This vine comes from tropical America and tropical Asia. It is seen growing to the top of the tree canopy and forming a dense blanket of foliage over all vegetation. It invades fragile creeklines growing rapidly to the canopy, blocking light, reducing photosynthesis, encouraging disease, preventing germination, breaking down trees. Very common in suburban gullies, roadsides, and disturbed rainforest. Also a weed of summer crops.
Photo: Robert Whyte
Flower (growing on Rhodamnia)
Leaves can be heart-shaped to three lobed, to roughly 15 cm in diameter. Arranged alternately with petioles to 18 cm long. Both surfaces softly hairy, more so underneath. Flowers are tubular, bright blue to blue-purple with a whitish central tube. Flowers form in clusters but can be seen singly. The flower may fade to pink. Fruits are papery capsules about 1cm across containing many seeds. A declared species in NSW. Morning glory is sometimes better left on otherwise bare creek banks until you have some young trees up. Just make sure it is kept away from the trees you plant.

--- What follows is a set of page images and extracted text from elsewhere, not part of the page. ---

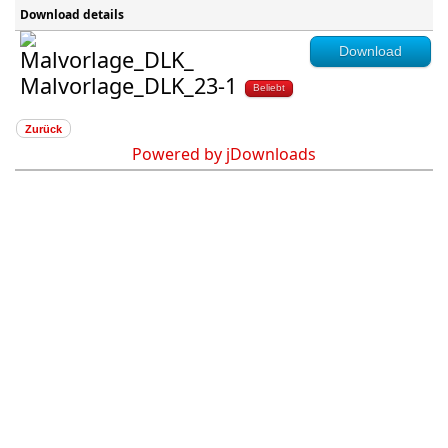
Download details
Download
Malvorlage_DLK_23-1
Beliebt
Zurück
Powered by jDownloads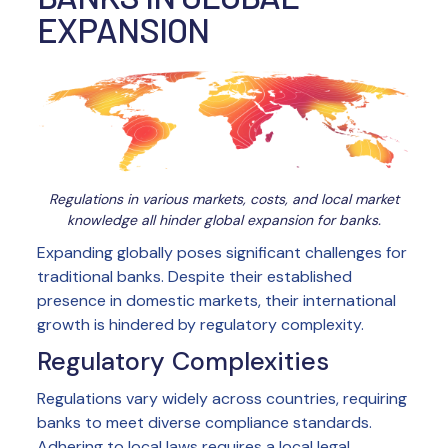
EXPANSION
Regulations in various markets, costs, and local market
knowledge all hinder global expansion for banks.
Expanding globally poses significant challenges for
traditional banks. Despite their established
presence in domestic markets, their international
growth is hindered by regulatory complexity.
Regulatory Complexities
Regulations vary widely across countries, requiring
banks to meet diverse compliance standards.
Adhering to local laws requires a local legal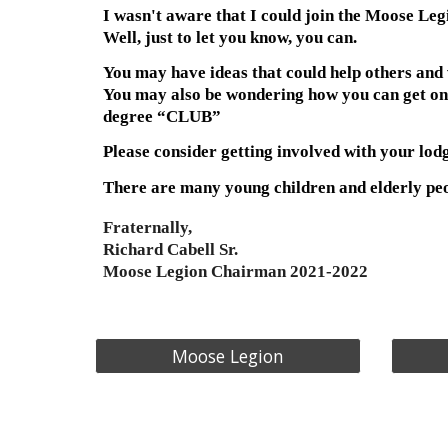
I wasn't aware that I could join the Moose Leg
Well, just to let you know, you can.
You may have ideas that could help others and 
You may also be wondering how you can get one of
degree “CLUB”
Please consider getting involved with your lodg
There are many young children and elderly peop
Fraternally,
Richard Cabell Sr.
Moose Legion Chairman 2021-2022
Moose Legion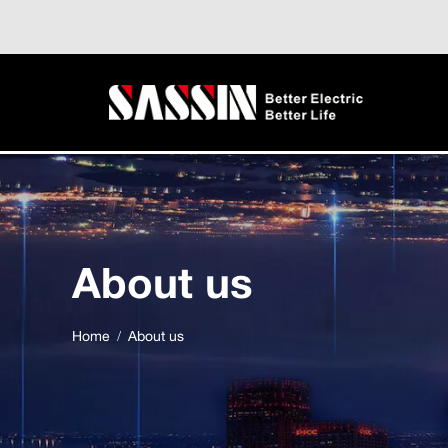
About us
Home
About us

Photo: Robert Whyte This Morning Glory is growing through a Scrub Turpentine (Rhodamnia rubescens) in bud.
Leaf shapes and notes on toxicity
This photograph taken at Walton Bridge shows three leaf shapes, all common. These leaves were adjacent on the stem, ranging from heart shaped and entire to strongly lobed. Hairy stems are usually twining and can extend over great distances, even along the ground. Milky sap can be seen exuding when the stem is cut. In this photo you can just see the hairy stem in the top left hand corner. Little is known about the toxicity of the Blue Morning Glory Ipomoea indica but some species of Ipomoea are known to be hallucinogenic such as I. violacea. Seeds of I. violacea contain d-lysergic acid and its derivatives. It is thought that all cultivars of I. violacea are hallucinogenic. There is record of a 24-year-old man who chewed 300 morning glory seeds (equivalent to 6 times the effective dose of LSD) and because of the recurrent effects, killed himself.